The premise of Songs of Experience is that the promise of acceptance has been betrayed, and the beacon of light dimmed, if not fully extinguished. As Bono puts it on "Blackout," one of the album's strongest tracks, whose wildcat energy evokes the 2004 hit "Vertigo," it seems that "Democracy is flat on its back, Jack."

In that grim environment, what is the role of music, of art, and, most important in this case, of U2? The answer, the album that was chiefly produced by Jacknife Lee and Ryan Tedder of OneRepublic (with assistance from many others) suggests, is to provide optimism and inspiration, and to repeatedly revisit the motif of shining a guiding light just when the night is at its darkest.
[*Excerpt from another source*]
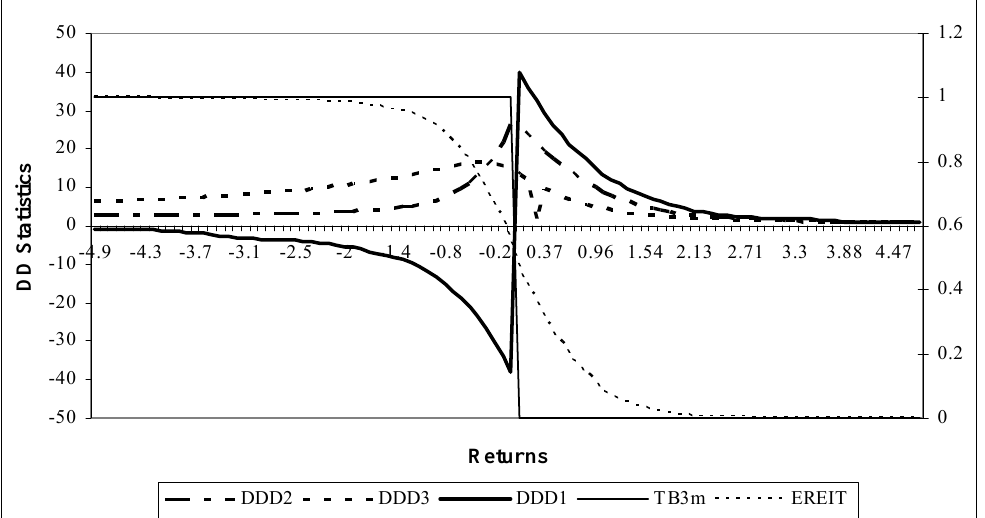
Figure 4: Descending CDF and DD Statistics Between Equity REITs and 3-Month T. Bill for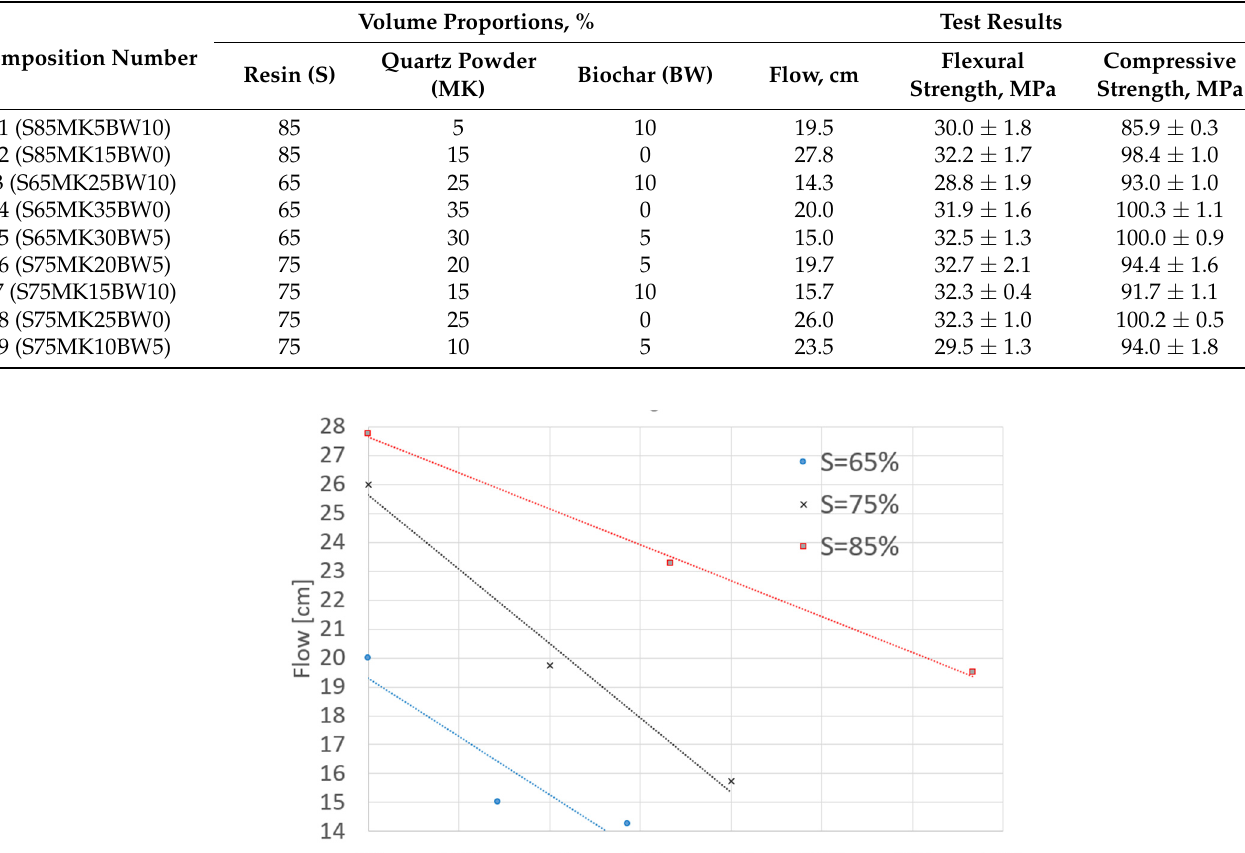
Table 4. The result of consistency, flexural and compressive strength.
That concept is first floated on the quiet, maybe too-obvious opener "Love is All We Have Left," in which Bono's vocals are mildly AutoTuned. The lyric argues for a carpe diem engagement with rather than a retreat from the world: "This is no time not to be alive."

Things get uneven from there, however, and recurring imagery suggests the band is short of ideas. "Light of Home" finds the road warrior rock star being pulled back to the comfort of his domicile, and he takes a similar trip in a love song to his wife, Ali, called "Landlady."

Songs of Experience is autobiographical in content for Bono, and by design it contrasts with Songs of Innocence, which looked back on adolescence and U2's formative years. The new album falls far short of the band's best work, but it is more aggressive and energized than its predecessor.

And it has some fun along the way, as Bono cops to the narcissism of the lifelong entertainer in the strutting "The Showman" (who "prays his heartache will chart" and "makes a spectacle of falling apart") and mocks his big mouth in the agreeably catchy "You're the Best Thing about Me."

Songs of Experience rounds to a close by repeating itself. "Love is Bigger Than Anything in Its Way" strikes a tender chord as it addresses a younger generation, warning against cynicism. (And, yes, those are Bono's son Eli and Edge's daughter Sian on the album cover.)

But U2 has played the unity-will-conquer-all card too many times already for it to resonate fully. With an encore closing anthem as stadium-worthy as "One," what's the point of going down that road again and again? And "Love" is followed by yet another track about finding the way out of the darkness, "13 (There is Light.)"

There's nothing the matter with the song on its own: A wash of keyboards slowly builds in intensity, and Bono's vocal gains power as he resists oversinging while bucking himself up to not stop believing. It just would be more effective if we didn't have the sense that we're experienced it all before.